A newly signed agreement to send hand dug Congolese cobalt directly to a planned U.S. refinery is facing mounting criticism from regional observers and policy analysts, who argue the arrangement undermines the core economic promises embedded in the 2025 Washington Accords between the Democratic Republic of Congo and Rwanda.
On May 13, U.S. based EVelution Energy LLC signed a memorandum of understanding in Madrid with DRC state owned Entreprise Générale du Cobalt, EGC, and commodity trader Trafigura to secure long term supplies of Congolese cobalt hydroxide for a planned refinery in Arizona.
Under the agreement, cobalt sourced from artisanal, hand dug mining operations in the Democratic Republic of Congo would be shipped to the United States for refining into battery grade products intended for electric vehicles, aerospace systems, and defense applications.
The memorandum explicitly references the U.S.-DRC strategic minerals partnership but makes no mention of Rwanda, a notable omission given the framework established under the Washington Accords earlier this year.
The Accords were designed to tie regional peace efforts to economic integration by requiring critical mineral supply chains to include local processing and value addition inside both the DRC and Rwanda.
The arrangement was promoted as a “peace for prosperity” model intended to create jobs, industrial capacity, and shared economic gains for communities across the region rather than continuing the long standing pattern of exporting unprocessed African minerals abroad.
Critics contend the new cobalt agreement moves in the opposite direction.
By routing unprocessed artisanal cobalt directly to Arizona for refining, the deal effectively bypasses the local processing provisions viewed as central to the Accords’ legitimacy. Analysts warn that such carve outs risk weakening confidence in the fragile regional framework before implementation has fully begun.
“This agreement flies in the face of the Accords’ promise of local value addition and shared prosperity,” said one observer familiar with negotiations surrounding the deal. “It exports raw artisanal cobalt for U.S. benefit while sidelining the regional integration and job creation goals that made the Washington framework possible.”
The controversy also touches a broader continental debate over Africa’s role in global mineral supply chains.

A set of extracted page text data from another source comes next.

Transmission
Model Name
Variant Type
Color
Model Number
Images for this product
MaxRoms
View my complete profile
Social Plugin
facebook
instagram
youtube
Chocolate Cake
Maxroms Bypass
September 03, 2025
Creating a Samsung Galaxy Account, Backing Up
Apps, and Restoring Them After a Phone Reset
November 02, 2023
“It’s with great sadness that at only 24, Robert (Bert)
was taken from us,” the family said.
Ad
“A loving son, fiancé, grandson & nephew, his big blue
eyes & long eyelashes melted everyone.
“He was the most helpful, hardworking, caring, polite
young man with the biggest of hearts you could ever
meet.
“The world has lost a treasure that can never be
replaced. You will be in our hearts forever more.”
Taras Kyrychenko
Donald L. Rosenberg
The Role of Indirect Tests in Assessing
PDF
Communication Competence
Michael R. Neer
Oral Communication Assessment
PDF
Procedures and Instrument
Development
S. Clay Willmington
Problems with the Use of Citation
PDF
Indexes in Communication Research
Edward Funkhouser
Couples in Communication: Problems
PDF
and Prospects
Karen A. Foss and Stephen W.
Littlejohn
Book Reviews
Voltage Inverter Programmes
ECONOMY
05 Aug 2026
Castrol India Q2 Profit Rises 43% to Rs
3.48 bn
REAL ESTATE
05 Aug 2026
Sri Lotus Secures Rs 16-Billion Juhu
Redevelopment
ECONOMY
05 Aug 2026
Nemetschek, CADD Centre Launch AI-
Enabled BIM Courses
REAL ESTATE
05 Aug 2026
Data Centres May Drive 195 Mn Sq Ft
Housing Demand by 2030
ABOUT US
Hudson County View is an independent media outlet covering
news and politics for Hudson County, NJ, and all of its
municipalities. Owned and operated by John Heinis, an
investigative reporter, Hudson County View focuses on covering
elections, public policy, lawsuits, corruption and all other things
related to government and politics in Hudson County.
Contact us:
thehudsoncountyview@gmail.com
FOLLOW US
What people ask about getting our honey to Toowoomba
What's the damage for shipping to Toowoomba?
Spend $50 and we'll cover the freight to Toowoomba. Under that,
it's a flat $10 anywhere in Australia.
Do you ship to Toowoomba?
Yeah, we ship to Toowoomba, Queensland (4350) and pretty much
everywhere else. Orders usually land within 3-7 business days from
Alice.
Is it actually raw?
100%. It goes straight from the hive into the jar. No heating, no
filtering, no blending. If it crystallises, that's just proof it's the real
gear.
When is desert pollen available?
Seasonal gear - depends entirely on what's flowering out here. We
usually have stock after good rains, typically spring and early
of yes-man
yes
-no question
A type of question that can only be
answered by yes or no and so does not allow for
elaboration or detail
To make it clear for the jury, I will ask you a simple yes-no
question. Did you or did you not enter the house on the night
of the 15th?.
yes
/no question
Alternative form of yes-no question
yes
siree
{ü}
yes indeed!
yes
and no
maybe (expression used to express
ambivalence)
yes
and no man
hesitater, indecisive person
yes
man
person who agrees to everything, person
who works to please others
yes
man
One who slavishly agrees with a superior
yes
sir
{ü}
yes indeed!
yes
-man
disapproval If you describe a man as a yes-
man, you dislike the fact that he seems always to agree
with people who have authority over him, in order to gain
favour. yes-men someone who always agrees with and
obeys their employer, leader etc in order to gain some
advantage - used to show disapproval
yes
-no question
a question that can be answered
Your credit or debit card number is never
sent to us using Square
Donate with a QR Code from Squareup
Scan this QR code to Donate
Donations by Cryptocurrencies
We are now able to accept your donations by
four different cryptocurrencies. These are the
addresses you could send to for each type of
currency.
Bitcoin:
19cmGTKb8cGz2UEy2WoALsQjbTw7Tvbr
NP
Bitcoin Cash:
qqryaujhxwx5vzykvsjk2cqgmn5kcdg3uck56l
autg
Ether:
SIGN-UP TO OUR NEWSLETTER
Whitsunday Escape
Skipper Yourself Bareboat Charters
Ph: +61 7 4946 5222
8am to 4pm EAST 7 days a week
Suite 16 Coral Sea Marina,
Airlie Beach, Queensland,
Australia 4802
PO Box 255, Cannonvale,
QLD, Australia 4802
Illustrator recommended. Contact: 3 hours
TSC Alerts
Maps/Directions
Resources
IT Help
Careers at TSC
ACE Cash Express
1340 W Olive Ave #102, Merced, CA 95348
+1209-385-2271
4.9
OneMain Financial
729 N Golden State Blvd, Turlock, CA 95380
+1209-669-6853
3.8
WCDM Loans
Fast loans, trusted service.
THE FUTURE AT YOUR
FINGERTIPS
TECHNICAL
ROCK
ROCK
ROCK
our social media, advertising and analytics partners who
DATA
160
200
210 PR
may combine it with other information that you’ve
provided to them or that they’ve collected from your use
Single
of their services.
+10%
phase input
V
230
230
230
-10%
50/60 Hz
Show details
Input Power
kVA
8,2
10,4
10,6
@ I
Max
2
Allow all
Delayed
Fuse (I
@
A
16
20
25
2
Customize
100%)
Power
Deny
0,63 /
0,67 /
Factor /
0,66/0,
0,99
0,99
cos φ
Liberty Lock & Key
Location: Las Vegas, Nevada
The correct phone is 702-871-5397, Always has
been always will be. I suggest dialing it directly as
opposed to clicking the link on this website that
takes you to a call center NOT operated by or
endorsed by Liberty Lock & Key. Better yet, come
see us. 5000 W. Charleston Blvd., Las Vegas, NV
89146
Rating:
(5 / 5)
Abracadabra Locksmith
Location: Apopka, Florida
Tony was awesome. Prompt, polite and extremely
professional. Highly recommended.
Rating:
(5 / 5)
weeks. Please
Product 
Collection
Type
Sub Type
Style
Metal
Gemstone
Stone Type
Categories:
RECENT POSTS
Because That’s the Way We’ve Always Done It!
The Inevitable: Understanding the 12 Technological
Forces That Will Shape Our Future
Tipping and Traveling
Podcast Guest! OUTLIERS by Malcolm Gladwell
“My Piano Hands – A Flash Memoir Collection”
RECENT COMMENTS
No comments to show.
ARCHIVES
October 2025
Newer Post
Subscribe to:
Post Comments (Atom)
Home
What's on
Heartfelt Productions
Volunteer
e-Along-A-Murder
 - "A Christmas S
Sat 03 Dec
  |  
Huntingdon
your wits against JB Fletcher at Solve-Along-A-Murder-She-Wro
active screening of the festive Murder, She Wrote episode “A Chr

The African Union and several African governments have increasingly pushed policies aimed at ending the export of raw critical minerals in favor of building domestic refining and manufacturing industries capable of retaining more value, employment, and technological development on the continent.
Observers say the Arizona bound cobalt arrangement appears inconsistent with those objectives, particularly because artisanal mining communities, often among the poorest participants in the supply chain, stand to gain little from overseas refining operations.
Supporters of the Washington Accords had argued that integrating mineral processing across the DRC and Rwanda could help reduce regional tensions by creating mutual economic dependence and tangible peace dividends.
But critics now fear that allowing major exports of unprocessed cobalt outside the region could erode trust between stakeholders and weaken political support for the framework.
With implementation of the Accords still at an early stage, attention is increasingly turning to Washington’s willingness to enforce the agreement’s local processing commitments.
Analysts say future exemptions or parallel agreements that prioritize foreign refining over regional industrialization could determine whether the broader peace and development bargain survives.